-- INSTRUCTION A --
Please answer these questions from the rose pruning text:
(i) Who is head gardener at Forde Abbey?
(ii) What role did Jack Vass hold in the war?
(iii) On what plant did Jack Vass make his first attempt?
-- INSTRUCTION B --
Return the part of the rose pruning text that opens with the words containing "His first attempt" and closes with "was another way.".

-- SUPPLIED TEXT --
== == ==

Nothing creates the vision of an English garden more than a wild rose, tumbling and billowing and generously spirited. Keen to encourage floriferous vigor, Forde Abbey head gardener, Joshua Sparkes bends the stems, gently coaxing them into shapes and patterns. It allows the sun in and for the air to flow freely. It’s an all year round aesthetic. The crafted hoops and arches beautiful, long after the flowers have faded, and the garden is stripped back to its bare bones.

1. The Jack Vass method

When Josh started at Forde Abbey, he bought with him brown paper bags that rattled with seeds, and a knowledge of rose pruning, known as the Jack Vass method. Jack Vass was Vita Sackville-West’s first head gardener back in the 30s.  A Wellington navigator in the war, who had been shot down over France. He had managed to escape to Switzerland and then sailed back to England. He became something of an inspiration for rose pruning. Ignoring the conventional wisdom and instead, bending and arching stems to create standalone figurative works or art .

His first attempt was on a briar rose bush leading down to the cottage garden at Sissinghurst. Vita was not a fan. She was a firm believer in leaving roses to go wild. Maybe it was a sweetly scented Summer that convinced her otherwise or a few less rose prickles with newly tethered stems, but Vita was slowly persuaded there was another way.

== == ==

-- Saved data entries --
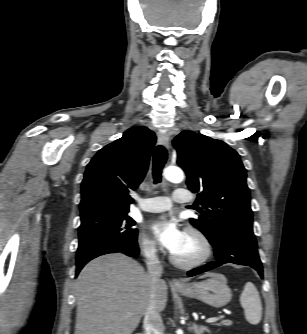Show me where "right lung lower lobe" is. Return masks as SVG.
I'll list each match as a JSON object with an SVG mask.
<instances>
[{
	"label": "right lung lower lobe",
	"mask_w": 307,
	"mask_h": 334,
	"mask_svg": "<svg viewBox=\"0 0 307 334\" xmlns=\"http://www.w3.org/2000/svg\"><path fill=\"white\" fill-rule=\"evenodd\" d=\"M108 253H124L128 256H137L139 253V248L138 245L136 244L133 247H127V248H120V249H115V250H105V251H101L99 253H96L90 257H88L87 259H85L84 261H82L81 263L77 264V269H76V276L78 275V273L80 272V270L83 268V266L89 262L90 260H92L93 258H96L100 255H104V254H108Z\"/></svg>",
	"instance_id": "right-lung-lower-lobe-1"
}]
</instances>
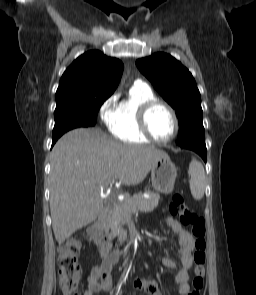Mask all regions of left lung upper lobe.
I'll list each match as a JSON object with an SVG mask.
<instances>
[{
  "instance_id": "obj_1",
  "label": "left lung upper lobe",
  "mask_w": 256,
  "mask_h": 295,
  "mask_svg": "<svg viewBox=\"0 0 256 295\" xmlns=\"http://www.w3.org/2000/svg\"><path fill=\"white\" fill-rule=\"evenodd\" d=\"M136 65L175 109L179 120L177 144L205 142L201 96L188 69L166 53L138 59Z\"/></svg>"
}]
</instances>
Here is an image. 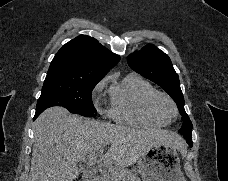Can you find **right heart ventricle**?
I'll list each match as a JSON object with an SVG mask.
<instances>
[{
  "label": "right heart ventricle",
  "mask_w": 228,
  "mask_h": 181,
  "mask_svg": "<svg viewBox=\"0 0 228 181\" xmlns=\"http://www.w3.org/2000/svg\"><path fill=\"white\" fill-rule=\"evenodd\" d=\"M108 84L111 96L110 114L117 122L150 127L165 124L166 117L155 116L148 109V102L158 92L141 76L112 72L104 78L101 86Z\"/></svg>",
  "instance_id": "1"
}]
</instances>
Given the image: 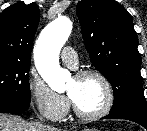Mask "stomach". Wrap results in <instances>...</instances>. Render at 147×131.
<instances>
[{
  "label": "stomach",
  "mask_w": 147,
  "mask_h": 131,
  "mask_svg": "<svg viewBox=\"0 0 147 131\" xmlns=\"http://www.w3.org/2000/svg\"><path fill=\"white\" fill-rule=\"evenodd\" d=\"M83 131H98L95 128H84Z\"/></svg>",
  "instance_id": "0dacf381"
}]
</instances>
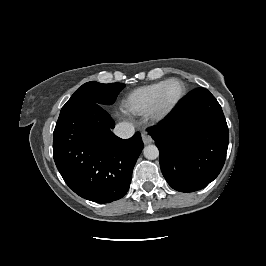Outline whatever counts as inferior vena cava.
Instances as JSON below:
<instances>
[{"instance_id":"602c4592","label":"inferior vena cava","mask_w":266,"mask_h":266,"mask_svg":"<svg viewBox=\"0 0 266 266\" xmlns=\"http://www.w3.org/2000/svg\"><path fill=\"white\" fill-rule=\"evenodd\" d=\"M114 133L122 139H128L135 133L134 126L128 122H121L114 128Z\"/></svg>"}]
</instances>
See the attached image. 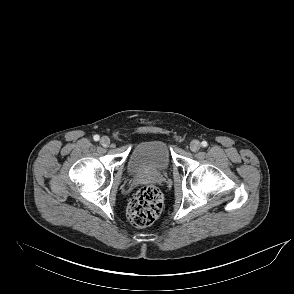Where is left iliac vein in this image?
Returning a JSON list of instances; mask_svg holds the SVG:
<instances>
[{
    "instance_id": "obj_1",
    "label": "left iliac vein",
    "mask_w": 294,
    "mask_h": 294,
    "mask_svg": "<svg viewBox=\"0 0 294 294\" xmlns=\"http://www.w3.org/2000/svg\"><path fill=\"white\" fill-rule=\"evenodd\" d=\"M200 147H201V145H200V142L198 140H193L190 143V149L193 152H197L200 149Z\"/></svg>"
}]
</instances>
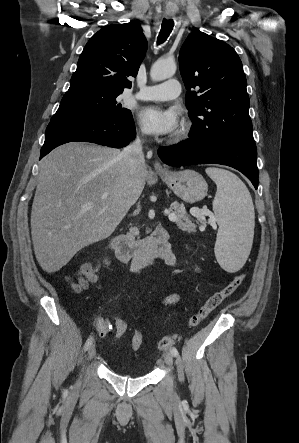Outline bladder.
Masks as SVG:
<instances>
[{
  "label": "bladder",
  "mask_w": 299,
  "mask_h": 443,
  "mask_svg": "<svg viewBox=\"0 0 299 443\" xmlns=\"http://www.w3.org/2000/svg\"><path fill=\"white\" fill-rule=\"evenodd\" d=\"M112 371L120 375H127L131 377H140L145 373L144 369L140 365H124V367L113 366Z\"/></svg>",
  "instance_id": "obj_1"
}]
</instances>
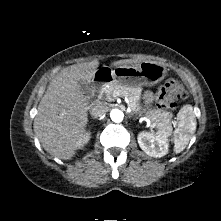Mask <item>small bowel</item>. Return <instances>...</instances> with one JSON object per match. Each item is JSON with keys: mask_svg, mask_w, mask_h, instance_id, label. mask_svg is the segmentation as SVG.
I'll list each match as a JSON object with an SVG mask.
<instances>
[{"mask_svg": "<svg viewBox=\"0 0 221 221\" xmlns=\"http://www.w3.org/2000/svg\"><path fill=\"white\" fill-rule=\"evenodd\" d=\"M144 99L147 103H151L154 99L153 94L151 92H146L144 94Z\"/></svg>", "mask_w": 221, "mask_h": 221, "instance_id": "obj_1", "label": "small bowel"}]
</instances>
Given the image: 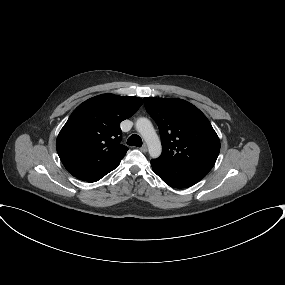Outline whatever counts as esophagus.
<instances>
[{"mask_svg":"<svg viewBox=\"0 0 285 285\" xmlns=\"http://www.w3.org/2000/svg\"><path fill=\"white\" fill-rule=\"evenodd\" d=\"M140 150L142 151V152H147V150H148V148H147V145L146 144H144L141 148H140Z\"/></svg>","mask_w":285,"mask_h":285,"instance_id":"1","label":"esophagus"}]
</instances>
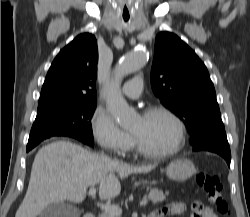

== == ==

-- EXERCISE RESULT A --
(i) Joshua Sparkes
(ii) A Wellington navigator
(iii) A briar rose bush leading down to the cottage garden at Sissinghurst

-- EXERCISE RESULT B --
His first attempt was on a briar rose bush leading down to the cottage garden at Sissinghurst. Vita was not a fan. She was a firm believer in leaving roses to go wild. Maybe it was a sweetly scented Summer that convinced her otherwise or a few less rose prickles with newly tethered stems, but Vita was slowly persuaded there was another way.